As you can see, the only difference between this and the previous algorithm is that a decision is also made in the recursive case when the path is still being built. This algorithm can probably be even faster by avoiding the calls to "path_prob" and passing the probabilities as parameters too. Then with every recursive call, the probability of the current path is the probability of the previous path times the probability of the new node.

Many times, especially in the Rummy case, there is more than one best sequence in a probability tree, all of which have an equal probability. In such cases we might want an algorithm which returns all such paths and not just the first one.
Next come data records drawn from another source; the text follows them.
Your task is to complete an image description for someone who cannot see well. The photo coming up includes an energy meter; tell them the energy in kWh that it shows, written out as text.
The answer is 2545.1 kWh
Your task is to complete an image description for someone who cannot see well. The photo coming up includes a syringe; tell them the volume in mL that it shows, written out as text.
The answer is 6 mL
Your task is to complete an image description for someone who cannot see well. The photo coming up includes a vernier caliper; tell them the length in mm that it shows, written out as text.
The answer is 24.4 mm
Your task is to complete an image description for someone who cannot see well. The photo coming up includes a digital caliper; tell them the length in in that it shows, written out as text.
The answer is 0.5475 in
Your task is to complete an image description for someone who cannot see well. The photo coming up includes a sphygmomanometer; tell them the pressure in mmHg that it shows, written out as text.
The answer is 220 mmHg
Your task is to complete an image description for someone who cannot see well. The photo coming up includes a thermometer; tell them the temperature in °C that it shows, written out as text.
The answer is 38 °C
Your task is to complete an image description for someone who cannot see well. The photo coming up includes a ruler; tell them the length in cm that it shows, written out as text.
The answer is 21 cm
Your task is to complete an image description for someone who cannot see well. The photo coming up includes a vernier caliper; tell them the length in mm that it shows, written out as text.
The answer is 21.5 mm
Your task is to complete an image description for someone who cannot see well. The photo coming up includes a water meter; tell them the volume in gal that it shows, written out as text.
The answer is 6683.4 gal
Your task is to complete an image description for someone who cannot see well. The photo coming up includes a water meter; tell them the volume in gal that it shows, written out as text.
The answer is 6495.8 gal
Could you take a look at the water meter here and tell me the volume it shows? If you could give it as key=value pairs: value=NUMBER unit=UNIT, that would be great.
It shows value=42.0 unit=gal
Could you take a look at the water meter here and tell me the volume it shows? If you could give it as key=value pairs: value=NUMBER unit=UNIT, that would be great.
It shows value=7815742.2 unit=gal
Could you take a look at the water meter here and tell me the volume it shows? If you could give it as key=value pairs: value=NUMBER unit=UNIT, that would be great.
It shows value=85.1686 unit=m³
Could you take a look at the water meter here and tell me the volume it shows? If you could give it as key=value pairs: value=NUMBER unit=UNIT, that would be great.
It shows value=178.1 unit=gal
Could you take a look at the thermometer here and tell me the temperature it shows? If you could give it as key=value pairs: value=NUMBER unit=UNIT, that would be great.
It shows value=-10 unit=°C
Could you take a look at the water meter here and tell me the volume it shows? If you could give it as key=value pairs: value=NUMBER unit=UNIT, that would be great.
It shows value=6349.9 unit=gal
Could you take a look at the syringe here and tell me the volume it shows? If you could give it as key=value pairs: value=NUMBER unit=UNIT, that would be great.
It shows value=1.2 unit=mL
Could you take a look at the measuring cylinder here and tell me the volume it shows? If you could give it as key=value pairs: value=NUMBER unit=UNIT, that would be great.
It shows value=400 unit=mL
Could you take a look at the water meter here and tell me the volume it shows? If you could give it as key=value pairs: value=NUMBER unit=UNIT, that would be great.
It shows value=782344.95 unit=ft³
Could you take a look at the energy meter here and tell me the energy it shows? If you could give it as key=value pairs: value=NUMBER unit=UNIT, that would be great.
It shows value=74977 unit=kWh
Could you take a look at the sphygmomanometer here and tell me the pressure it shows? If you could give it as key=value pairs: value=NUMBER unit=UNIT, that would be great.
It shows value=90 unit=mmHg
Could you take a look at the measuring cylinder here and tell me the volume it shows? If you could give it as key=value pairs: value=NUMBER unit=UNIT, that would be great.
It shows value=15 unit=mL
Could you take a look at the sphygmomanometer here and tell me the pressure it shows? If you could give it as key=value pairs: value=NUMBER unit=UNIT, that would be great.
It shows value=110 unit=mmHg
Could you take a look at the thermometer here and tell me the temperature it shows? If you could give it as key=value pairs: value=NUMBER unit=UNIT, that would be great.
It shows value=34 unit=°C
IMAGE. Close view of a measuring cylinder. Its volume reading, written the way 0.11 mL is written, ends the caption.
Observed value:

Here is a naive version of the algorithm which checks every possible root path:
def naive_max_root_paths(node, prev_path=[], curr_max_paths=[]):
curr_path = prev_path + [node]
if node.children == []:
if curr_max_paths == [] or path_prob(curr_path) > path_prob(curr_max_paths[0]):
return [curr_path]
elif path_prob(curr_path) == path_prob(curr_max_paths[0]):
return curr_max_paths + [curr_path]
else:
return curr_max_paths
else:
for child in node.children:
curr_max_paths = naive_max_root_paths(child, curr_path, curr_max_paths)
return curr_max_paths

Obviously we now need to return a list and so the parameter which keeps the current best path needs to be a list of paths. As can be seen, there are now three cases to consider in the base case which are:
• If the current path is better than any of the best paths (all paths in "curr_max_paths" have an equal probability), return a list consisting of only the current path.
• If the current path is equal to any of the best path, return a list of the best paths together with the current path/
• If the best paths are better than the current path, return the best paths only.
So the only difference between this and "naive_max_root_path" is that the path is considered if it is of equal probability to the best and added to a list if so.

We now use the previous trick to make the algorithm quick by skipping paths which are worse than the best mid-way through. However we now need to consider paths which are of equal probability to the best too in the recursive case.
def quick_max_root_paths(node, prev_path=[], curr_max_paths=[]):
curr_path = prev_path + [node]
if node.children == []:
if curr_max_paths == [] or path_prob(curr_path) > path_prob(curr_max_paths[0]):
return [curr_path]
elif path_prob(curr_path) == path_prob(curr_max_paths[0]):
return curr_max_paths + [curr_path]
else:
return curr_max_paths
else:
for child in node.children:
if curr_max_paths == [] or path_prob(curr_path + [child]) >= path_prob(curr_max_paths[0]):
curr_max_paths = quick_max_root_paths(child, curr_path, curr_max_paths)
return curr_max_paths


Conclusion
As already explained, the probability tree path in Rummy will be the card groups chosen and we need to find which arrangement of card groups is the most likely to be available and thus that the player should aim for. Now that we can find which arrangement of card groups is the most probable, we know which cards we can discard, and since, using the last algorithm, we can know all the arrangements that give the best probability, we can even narrow down the cards to discard to the ones which are needed the least in all the alternative best arrangements.